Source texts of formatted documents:
===
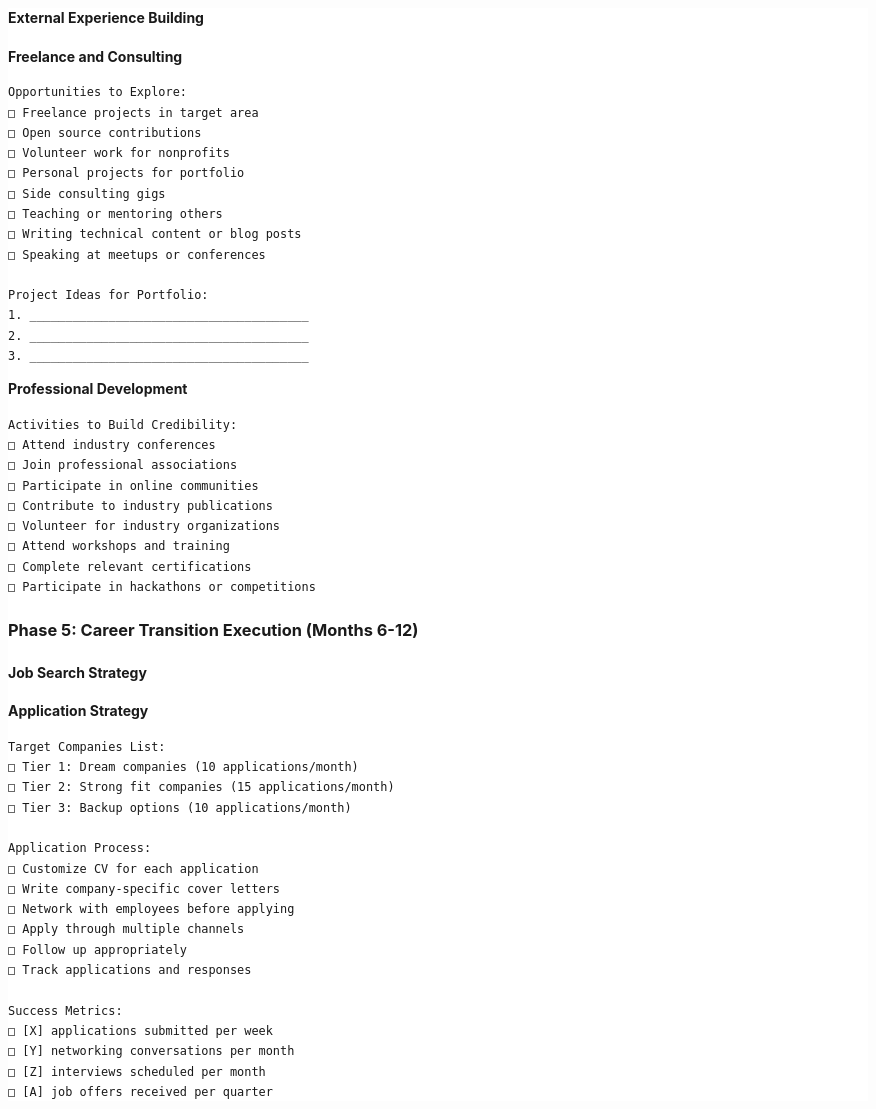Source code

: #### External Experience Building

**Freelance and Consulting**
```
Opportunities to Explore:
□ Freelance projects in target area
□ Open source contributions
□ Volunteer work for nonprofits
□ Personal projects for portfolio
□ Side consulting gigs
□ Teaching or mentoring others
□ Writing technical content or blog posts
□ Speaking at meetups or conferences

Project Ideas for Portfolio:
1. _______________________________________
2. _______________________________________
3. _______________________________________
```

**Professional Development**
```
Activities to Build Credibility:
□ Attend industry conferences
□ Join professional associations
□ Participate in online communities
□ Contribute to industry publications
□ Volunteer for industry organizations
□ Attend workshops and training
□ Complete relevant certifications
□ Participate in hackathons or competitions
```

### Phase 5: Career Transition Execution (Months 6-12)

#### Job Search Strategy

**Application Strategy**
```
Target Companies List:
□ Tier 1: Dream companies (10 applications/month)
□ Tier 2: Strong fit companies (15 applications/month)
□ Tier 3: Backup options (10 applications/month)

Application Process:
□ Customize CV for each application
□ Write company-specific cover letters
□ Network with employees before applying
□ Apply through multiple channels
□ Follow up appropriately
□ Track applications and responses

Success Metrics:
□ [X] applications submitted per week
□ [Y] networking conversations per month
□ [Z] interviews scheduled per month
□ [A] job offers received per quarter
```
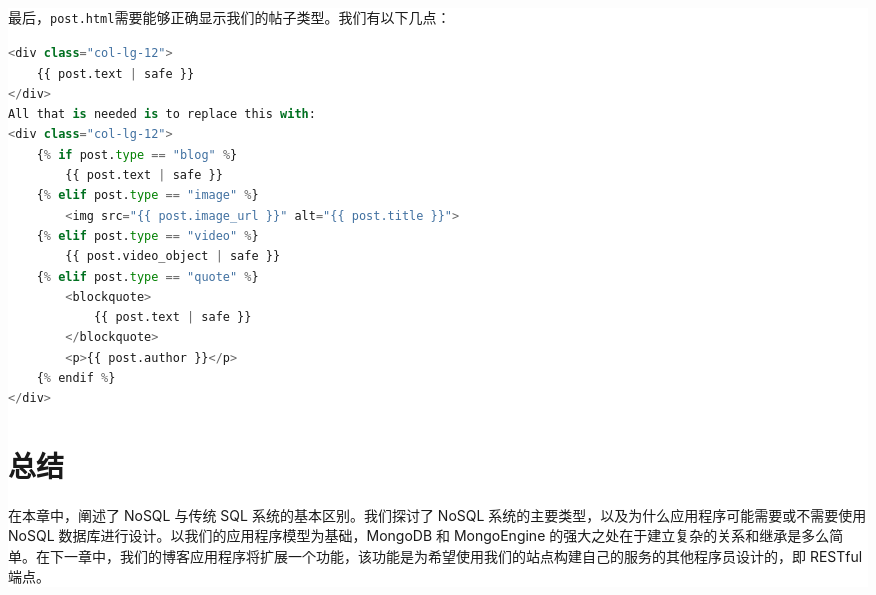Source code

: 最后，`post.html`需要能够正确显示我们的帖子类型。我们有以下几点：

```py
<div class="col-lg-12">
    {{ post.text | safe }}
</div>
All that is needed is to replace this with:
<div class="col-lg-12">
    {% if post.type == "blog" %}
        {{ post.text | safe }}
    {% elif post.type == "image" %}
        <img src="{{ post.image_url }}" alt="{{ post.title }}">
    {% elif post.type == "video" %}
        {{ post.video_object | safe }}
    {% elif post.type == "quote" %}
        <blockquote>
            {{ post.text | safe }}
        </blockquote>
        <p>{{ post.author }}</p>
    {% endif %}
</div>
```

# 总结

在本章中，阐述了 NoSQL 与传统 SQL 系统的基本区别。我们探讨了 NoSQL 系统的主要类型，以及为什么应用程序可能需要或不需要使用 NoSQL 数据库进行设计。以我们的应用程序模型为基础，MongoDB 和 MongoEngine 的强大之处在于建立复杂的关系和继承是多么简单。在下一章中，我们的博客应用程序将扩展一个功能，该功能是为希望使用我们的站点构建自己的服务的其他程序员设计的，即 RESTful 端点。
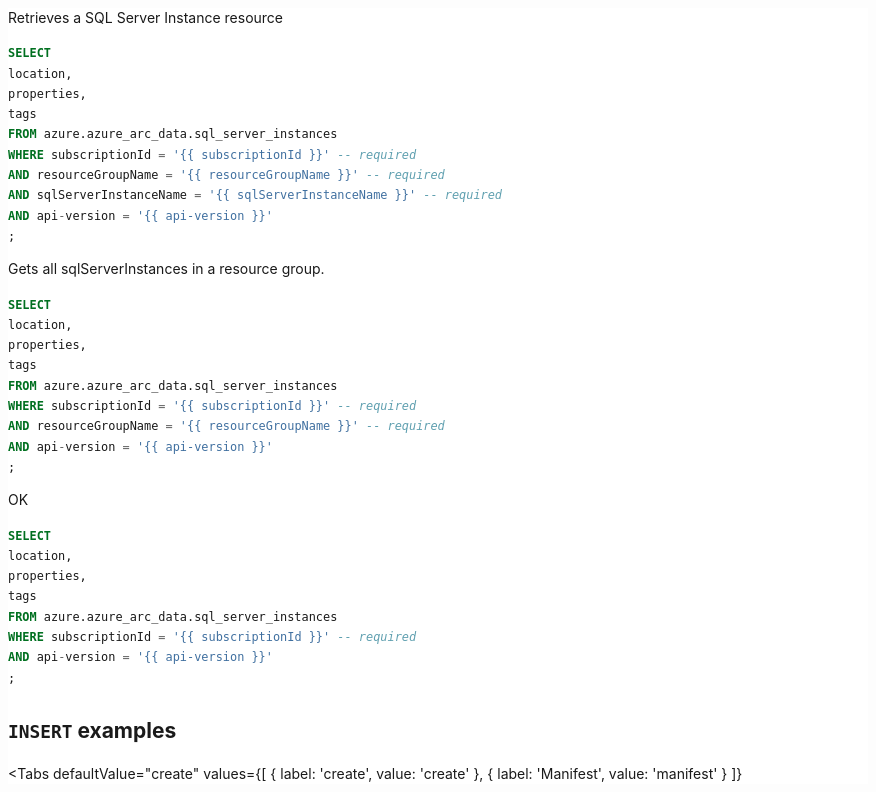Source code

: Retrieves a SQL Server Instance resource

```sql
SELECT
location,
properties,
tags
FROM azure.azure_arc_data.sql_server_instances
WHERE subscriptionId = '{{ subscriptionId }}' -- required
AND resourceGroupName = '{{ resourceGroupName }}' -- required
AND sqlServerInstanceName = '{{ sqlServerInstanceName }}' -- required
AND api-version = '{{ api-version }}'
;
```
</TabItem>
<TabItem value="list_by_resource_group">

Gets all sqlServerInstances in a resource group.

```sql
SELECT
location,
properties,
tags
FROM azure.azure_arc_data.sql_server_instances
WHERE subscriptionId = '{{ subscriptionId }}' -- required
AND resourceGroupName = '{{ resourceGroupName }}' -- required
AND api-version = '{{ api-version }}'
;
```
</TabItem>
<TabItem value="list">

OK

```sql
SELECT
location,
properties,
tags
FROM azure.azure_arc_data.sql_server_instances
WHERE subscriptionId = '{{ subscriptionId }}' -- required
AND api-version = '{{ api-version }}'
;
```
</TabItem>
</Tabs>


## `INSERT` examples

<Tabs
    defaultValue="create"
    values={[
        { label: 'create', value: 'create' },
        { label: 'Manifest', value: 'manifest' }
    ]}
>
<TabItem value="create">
===
▶ ABOUT THIS EXERCISE
Please go line by line through the records above, copying each one that holds the string "Participate".

▶ EXERCISE OUTPUT
□ Participate in online communities
□ Participate in hackathons or competitions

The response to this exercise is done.